When interviewing one of the other children, Choquette “observed a mark near [the] right eye.” Although the child provided a statement to police, the specifics have not been disclosed in court. However, this much is clear: when Shafia came home later that evening, that particular child recanted, insisting that the earlier statement “was not true.” That family member (again, no identifying details can be revealed) stuck to the same revised story again and again—a chilling detail that has hovered over the trial since day one. Might there have been five bodies inside the Nissan? Did one of the other Shafia children escape death by denying what police originally heard?

What is certain is that neither Sahar nor Geeti changed their stories. They “stopped talking” after their father came home, but they didn’t recant.

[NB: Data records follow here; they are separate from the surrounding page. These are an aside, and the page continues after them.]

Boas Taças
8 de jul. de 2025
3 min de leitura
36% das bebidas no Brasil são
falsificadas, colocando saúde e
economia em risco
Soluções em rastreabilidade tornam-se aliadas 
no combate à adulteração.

At 9 p.m., a worker from Quebec’s child and family services arrived at the house, and after voicing “cautions” to the parents, “decided to continue the investigation on Monday.” Constable Choquette believed “there was lots of evidence that permit her to lay a criminal charge. Her explanation for not laying a charge is that in Quebec, police have a protocol with child and family services, and they decide whether to lay charges.”

In a different part of town, at the “Passages” women’s shelter, Zainab was settling in for her first night away from home. On the witness stand, employee Jennifer Brumbray testified that Zainab was not “our typical clientele” and “kind of stood out” because of her fashionable outfits and bubbly personality. But the abuse she endured at home was no less disturbing, Brumbray told the jury. “She spoke of the psychological and physical violence at the hands of her brother. She was afraid of him.” (During a brief cross-examination, Shafia’s lawyer, Peter Kemp, suggested that Zainab must have been well taken care of because “she showed up at your door with a suitcase full of designer clothes.” His strategy flopped.)

As promised, authorities did continue their investigation the following Monday. Detective Laurie-Ann Lefebvre visited the children’s school, along with a child protection worker, to conduct more interviews. Geeti said she wanted “immediate placement” in foster care. “I asked her: ‘What is going on?’ ” Lefebvre testified. “She said she had no freedom. She said she wanted to be like her friends and to be able to do things without asking permission, to have friends and to go out.”

Sahar complained about her brother’s iron fist—she referred to him as “The Boss”—and said she was only allowed to leave the house to go to school, or if a relative was with her. “She was well dressed, she had jewelry, and nice make up,” said Lefebvre, who asked Sahar how her parents could be so strict, yet allow her to wear such westernized clothes. “She said she would change at school in the morning, and again before going home.”

When Lefebvre sat down with the third child, the one who recanted, the story was the same. “Nothing came out of it,” she told the jury.

Lefebvre also managed to speak to Zainab, tracking her down at the shelter through her boyfriend, Ammar. “I asked her the reason she left the house,” she said. “She told me the rules were too strict. She couldn’t go where she wanted, she was being supervised by the family, and if she wanted to go out she had to be accompanied by a family member.” Zainab also confirmed that Hamed slapped Sahar in the face.

Lefebvre concluded there wasn’t enough evidence to lay a criminal charge, and left the file in the hands of the province’s youth protection services. Nothing more was done.

In the meantime, Shafia and Hamed were conducting their own investigation, visiting Cst. Choquette at the police station to see if she had any leads on Zainab’s whereabouts. “Neither Hamed nor Shafia was aggressive, but they were persistent,” says the agreed statement of facts. “They wanted something to be done. They absolutely wanted to find Zainab.”

Two weeks later, Zainab did return home, assured by her mother that things would change. Two months after that, her lifeless body would be among the four pulled from the Rideau Canal. The 911 call came from a stranger.